Long Climb to the New Year
It comes time for reflection on the past year, and looking forward to the new one. It also comes time to review my goals and see where I stand.
For those who do not remember, my original goals from 2013. Reviewing all I had planned, and all I did, just brings to mind one of my favorite exchanges from Doctor Who
“I have failed.”
“Yes.” [Sees D84 lower his head] “Oh, come on! Don’t be upset. Yes, you’ve failed, you’ve failed. But failure is one of the basic freedoms.” ~The Fourth Doctor & D84. “Robots of Death”
I can say without equivocation I’ve failed in all my goals. My discipline is lax, my typing skills are not what they once were (I sometimes feel my hands stiffening, as if resin crawled along my tendons), and I am so distracted it is not funny. This entire year, I’ve focused on Ivre, aside from a failed attempt at camp NaNoWriMo. Though focused is a kind thought.
Were there any successes? Yes, but not on my writing goals. In life, the successes came with love, more trips to a variety of cons, and a new home. The day job is still a monster which devours all things, but I must learn to live with it and plan around it. I need to find the small hours, the tiny spaces when I can steal time away and write.
What about this year? What goals should I set? One goal will always remain: Finish Ivre. I’m so close. The last few pages of the outline tick away. All the scenes are planned and plotted. I simply need to keep writing, keep digging, and block the rest of the world from my view.
And short stories. My big regret is producing nothing in the way of short fiction. This year, I need to produce a story a quarter, and submit them. Even if a skinner box is needed, with Leo McKern in a circular chair laughing at my attempts, I will produce and submit short stories.
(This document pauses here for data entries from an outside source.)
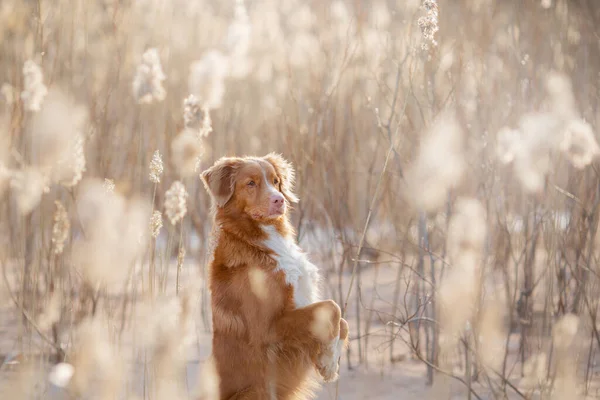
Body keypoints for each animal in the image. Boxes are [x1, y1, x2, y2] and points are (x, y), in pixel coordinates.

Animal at [198, 154, 346, 400]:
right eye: (251, 183)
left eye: (276, 181)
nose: (280, 200)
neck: (261, 238)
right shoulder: (267, 328)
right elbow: (332, 307)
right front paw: (327, 360)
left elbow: (341, 321)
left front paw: (330, 362)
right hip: (256, 391)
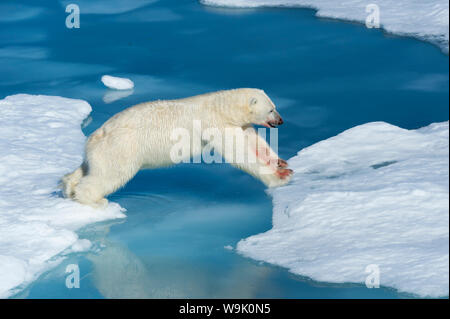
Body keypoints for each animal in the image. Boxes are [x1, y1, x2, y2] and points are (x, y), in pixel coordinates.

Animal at [61, 88, 292, 208]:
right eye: (271, 109)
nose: (281, 121)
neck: (223, 107)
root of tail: (96, 135)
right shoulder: (215, 124)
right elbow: (238, 153)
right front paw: (279, 176)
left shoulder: (239, 124)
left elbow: (254, 143)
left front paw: (281, 164)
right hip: (120, 149)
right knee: (109, 175)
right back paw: (94, 200)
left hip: (98, 151)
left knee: (87, 168)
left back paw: (68, 186)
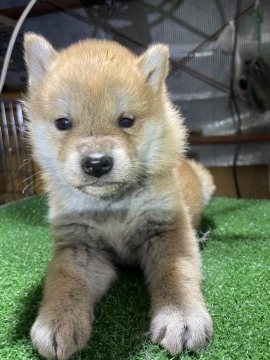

Admitting to failure is difficult. No, sorry, it’s painful. Imagine swallowing caltrops, then having a boxer punch your stomach until nothing remained but bloody, shredded meat. “You do it perfect the first time!” was my father’s refrain as I grew up. Living in my loud, furious replica of a war-torn Balkan state, there was no right of failure for me. Failure heralded an “Aye, you stupid…!” yell from my father, or motherly helecoptering resembling the “Ride of the Valkyries” scene from Apocalypse Now.
But I have to admit I failed. Now, I do what scientists and engineers and dreamers always do. I pick up the pieces, look at how I can improve, and try it again. Do better next time.
Maybe that should be my goal for next year: Do better than the last.